新技术法学  · 公众号  ·  · 2025-02-21 21:09

正文

编者按:

为落实中共中央宣传部 教育部 科技部印发《关于推动学术期刊繁荣发展的意见》精神,顺应媒体融合发展趋势,积极适应移动化、智能化发展方向,《中国法学》推出网络优先出版等新型出版模式。目前,已于“中国知网”上线2025年第1期《中国法学》知网首发文章,并于微信公众平台同步推出,敬请关注!




数字法学范畴体系的分层结构与逻辑展开

任颖

广东外语外贸大学法学院教授,广东外语外贸大学地方立法基地研究人员


本文发表于《中国法学》2025年第1期,因篇幅限制,注释省略。作者身份信息为发文时信息。


内容提要

作为跨法律部门的融合型学科,数字法学范畴体系并不局限于单一层次的范畴结构,而是遵循范畴分层法则的要求,形成基石范畴、基本范畴、具体范畴三阶构造。基石范畴层级的本体论范畴、价值论范畴、方法论范畴,在基本范畴层级转化为对象范畴、价值范畴、方法范畴,在具体范畴层级转化为要素范畴、宗旨范畴、技术范畴。数字法学范畴的分层逻辑,在部门法到领域法范畴、数字法治实践到数字法学理论、法学范畴到法治实践三个层次的演化中,发展出以数字要素为单位的法律规制路径,最终回归于数字私益、数字众益、数字公益的整体协同,数据财产安全、自然人信息人格、算法程序公平区分保护,以及数字私权利、私权力、公权力配置的差序平衡。

任务要求 A – 按照这段节选的编者按,《中国法学》推出网络优先出版等新型出版模式的原因是什么?请用一到三句话回答。

所给记录 –
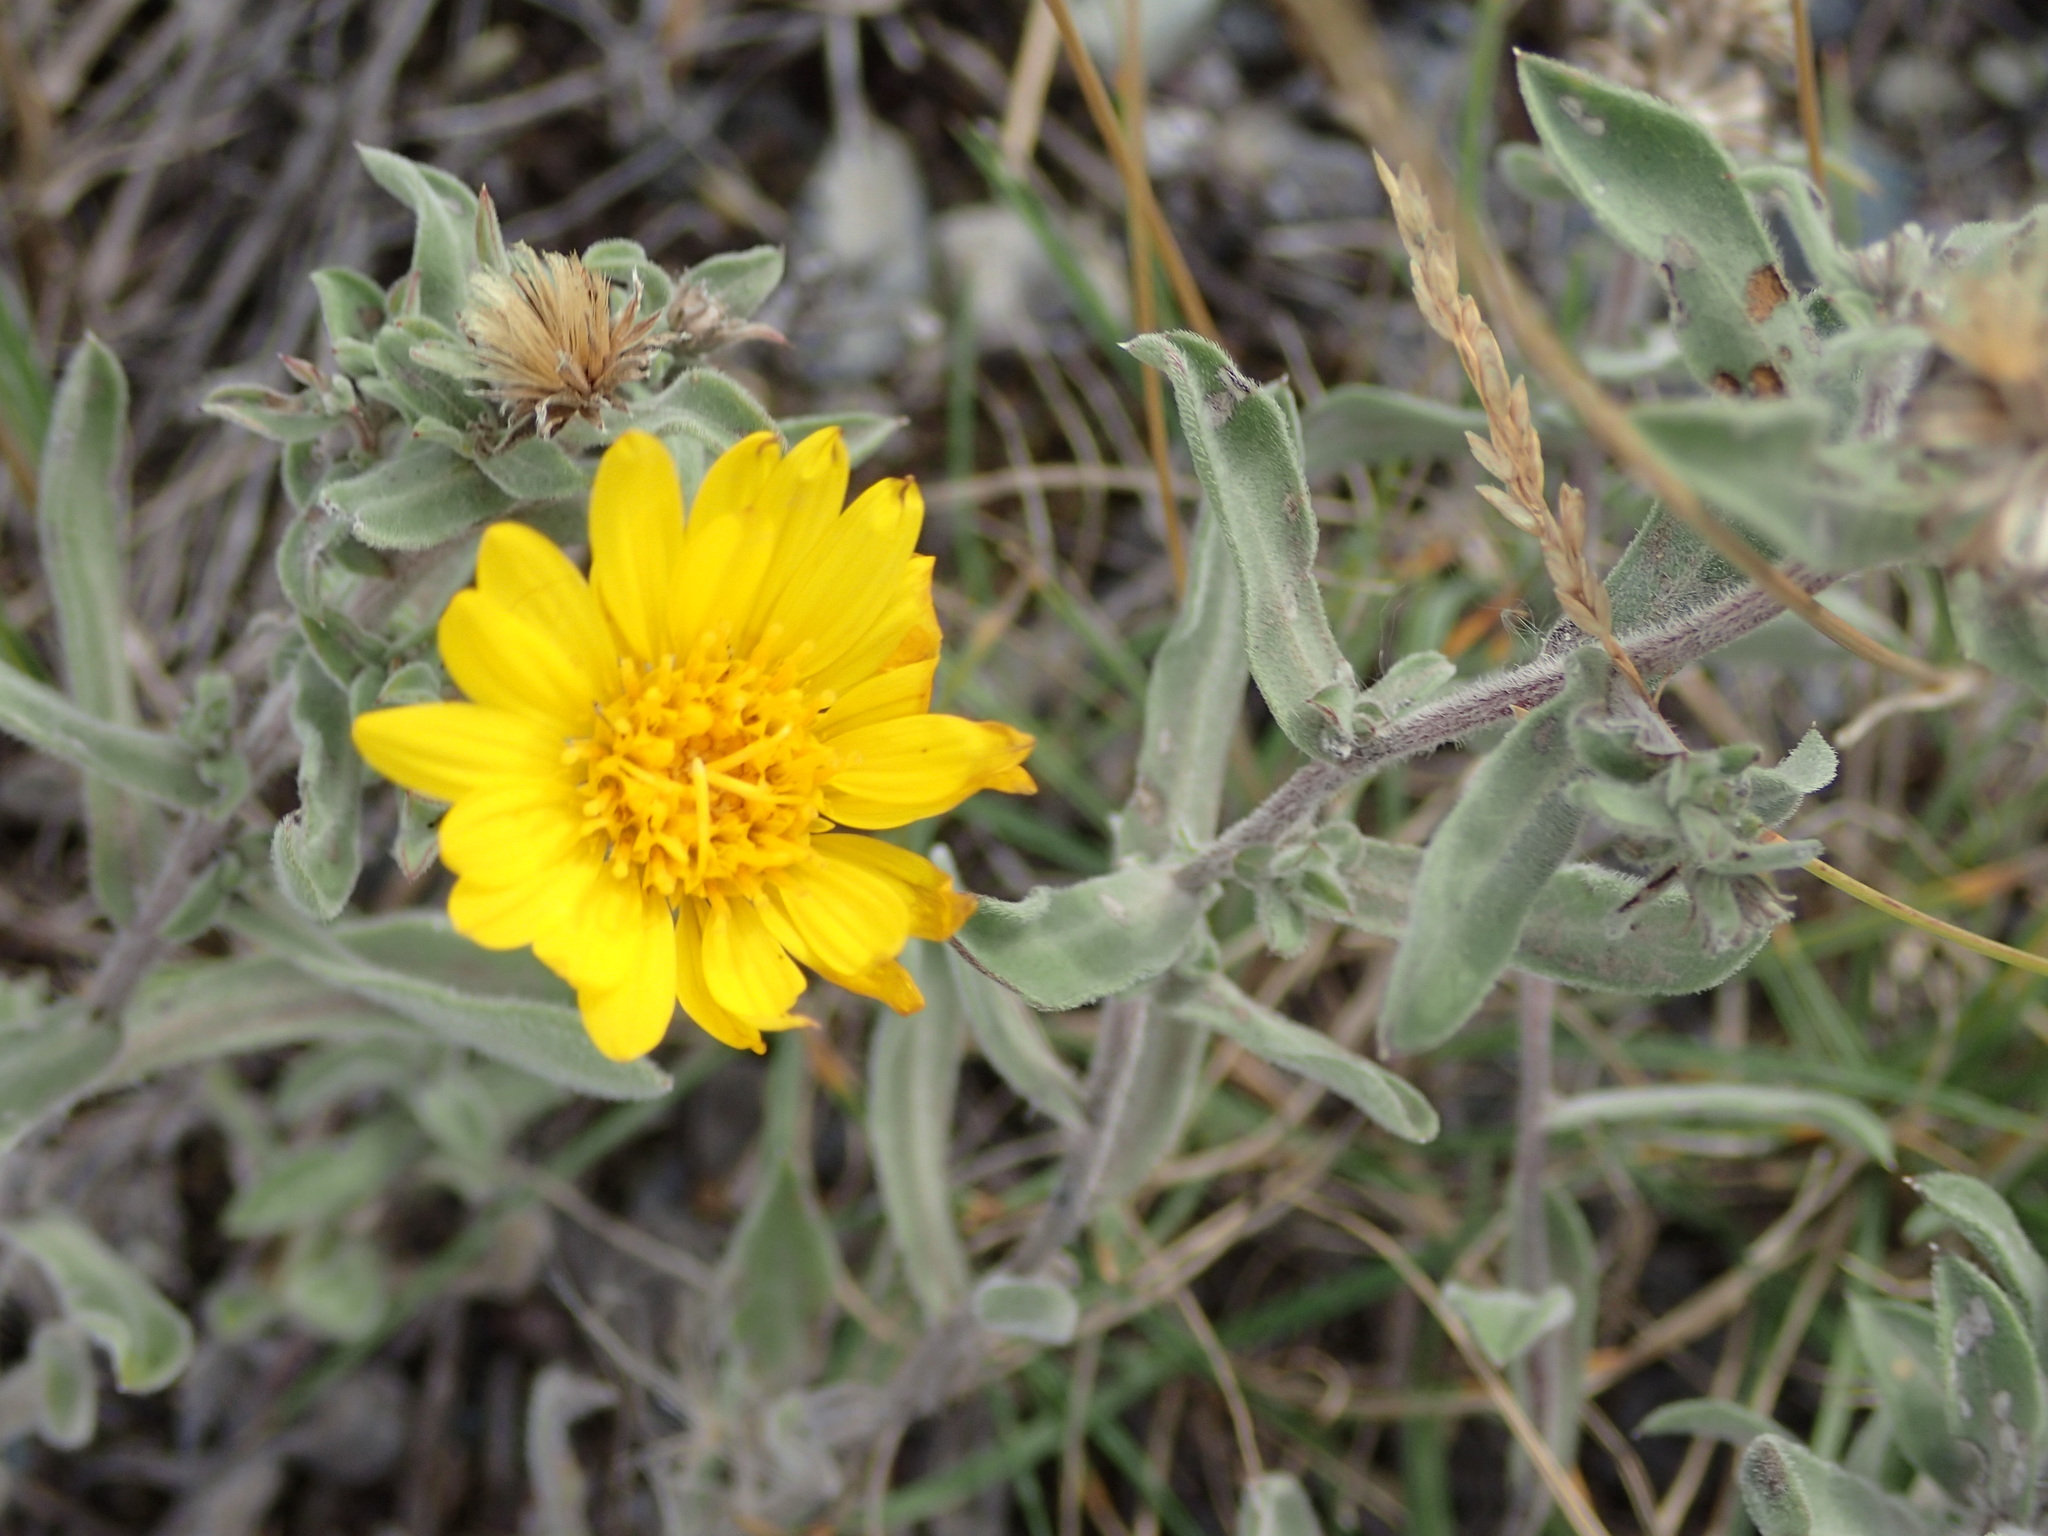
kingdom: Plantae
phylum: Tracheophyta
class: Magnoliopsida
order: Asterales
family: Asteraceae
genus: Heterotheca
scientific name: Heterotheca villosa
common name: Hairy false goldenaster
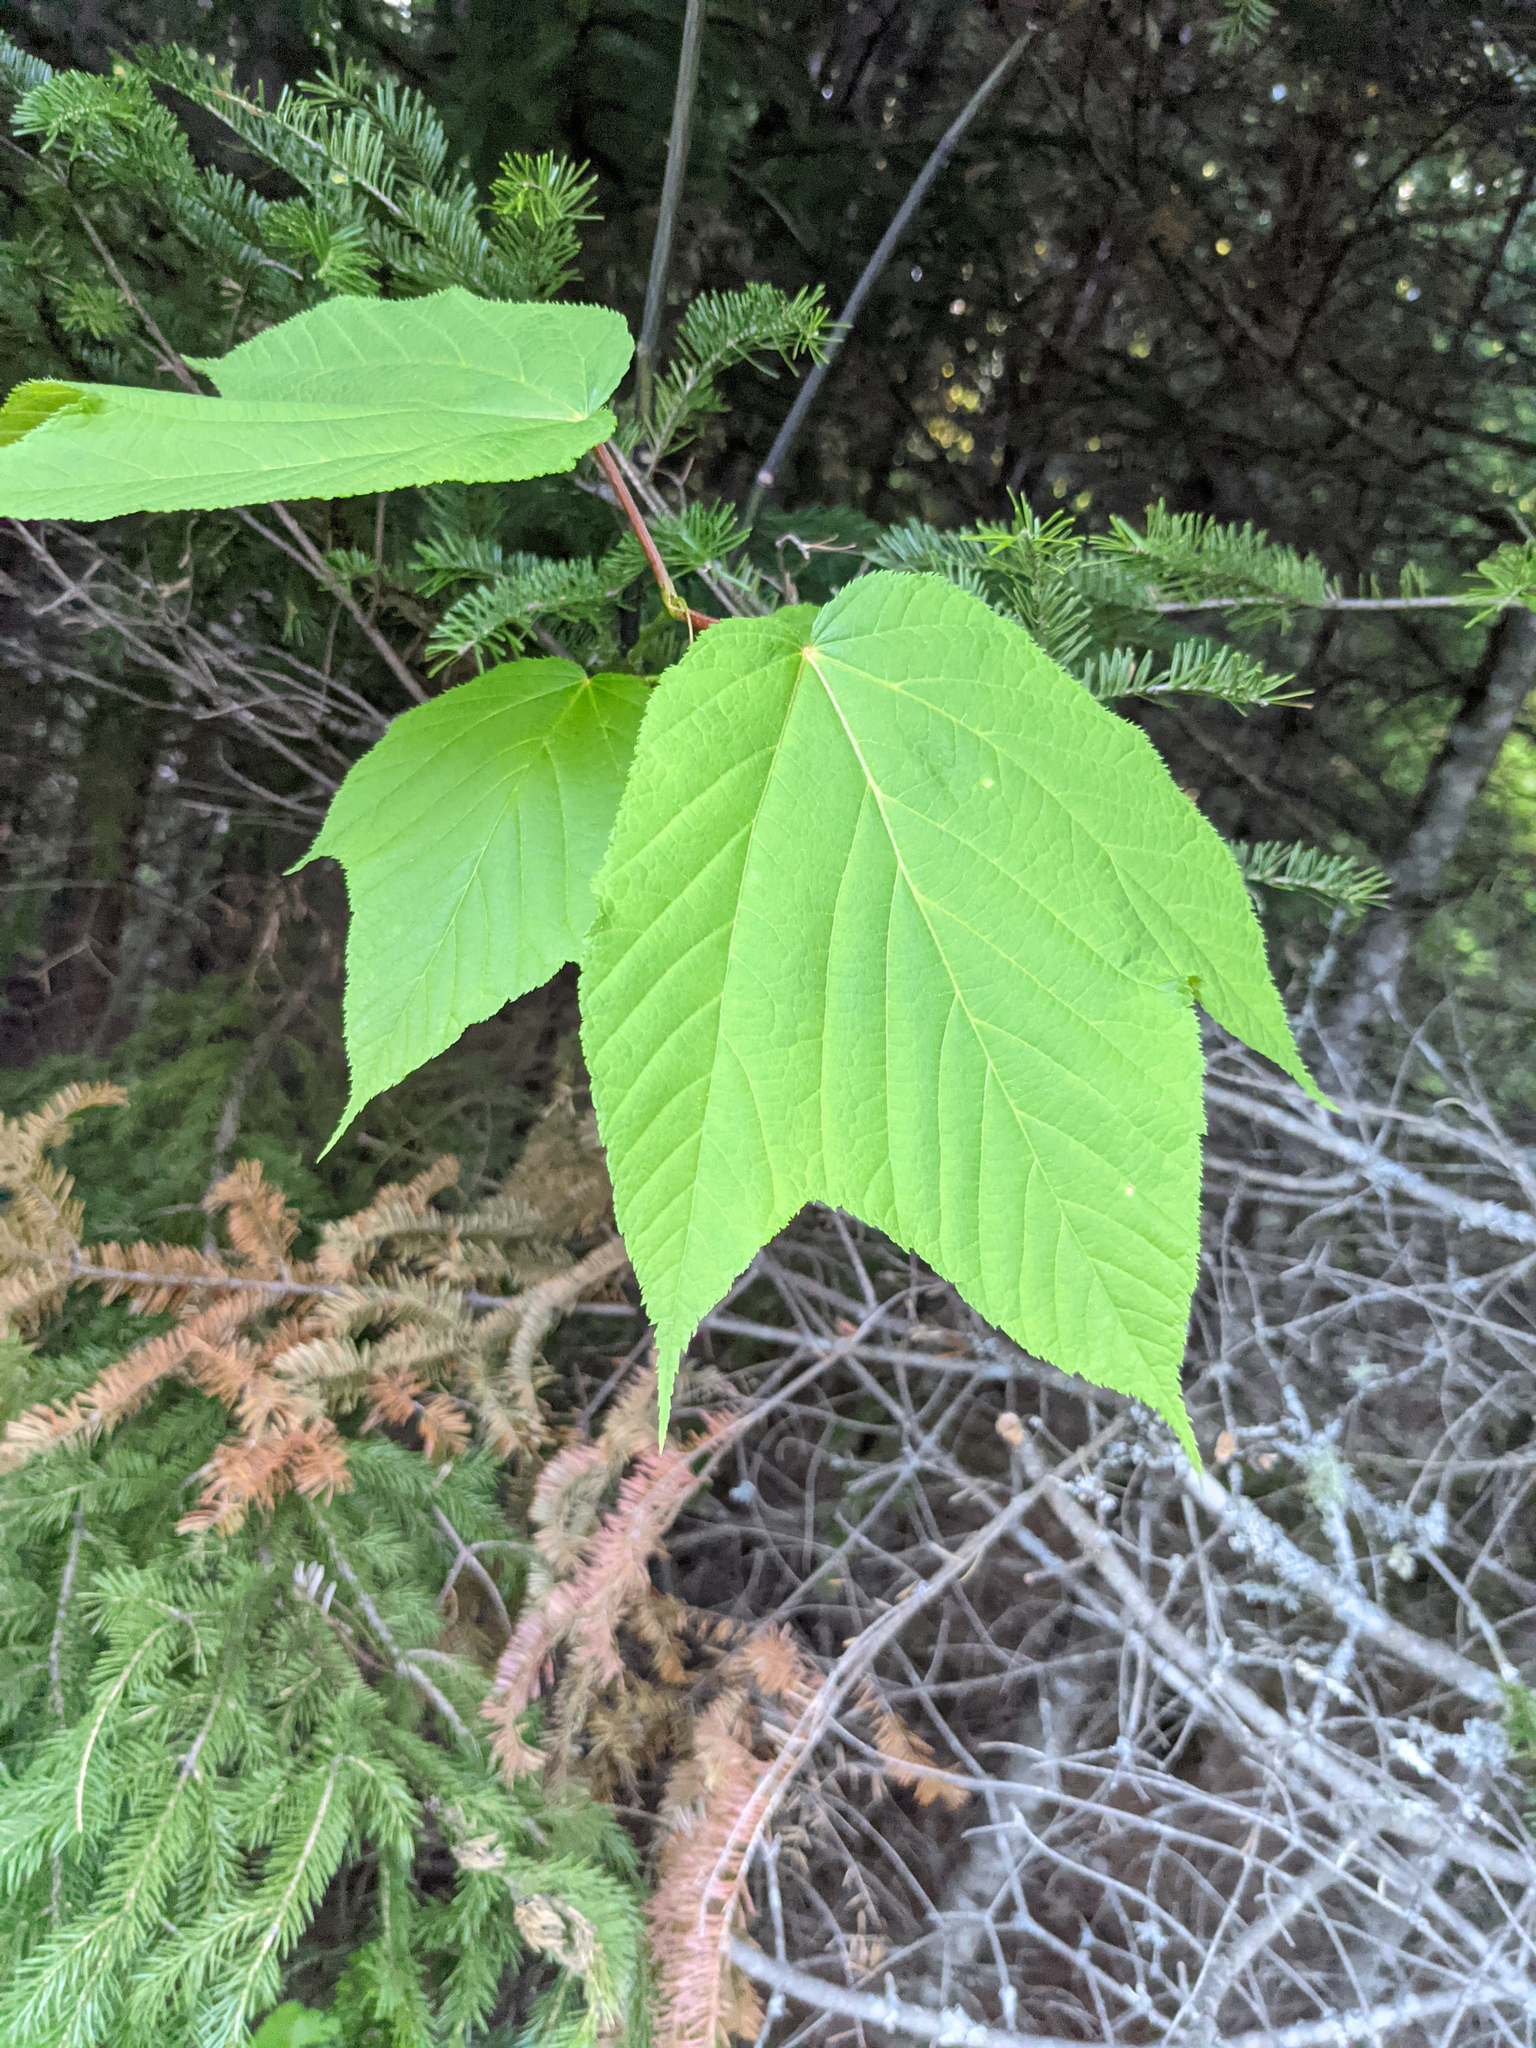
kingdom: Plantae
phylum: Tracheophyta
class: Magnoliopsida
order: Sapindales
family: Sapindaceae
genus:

任务要求 B – 修改记录中从含有“order: Asterales”的一行到记录末尾的各行,把“common name”换成“vernacular name”,其余内容保持不变,并重新写出这些行。答案中不要写出图片。

参考答案 A – 编者按说明,这是为了落实中共中央宣传部、教育部、科技部印发的《关于推动学术期刊繁荣发展的意见》精神。同时也是为了顺应媒体融合发展趋势,并积极适应移动化、智能化发展方向。

参考答案 B –
order: Asterales
family: Asteraceae
genus: Heterotheca
scientific name: Heterotheca villosa
vernacular name: Hairy false goldenaster
kingdom: Plantae
phylum: Tracheophyta
class: Magnoliopsida
order: Sapindales
family: Sapindaceae
genus:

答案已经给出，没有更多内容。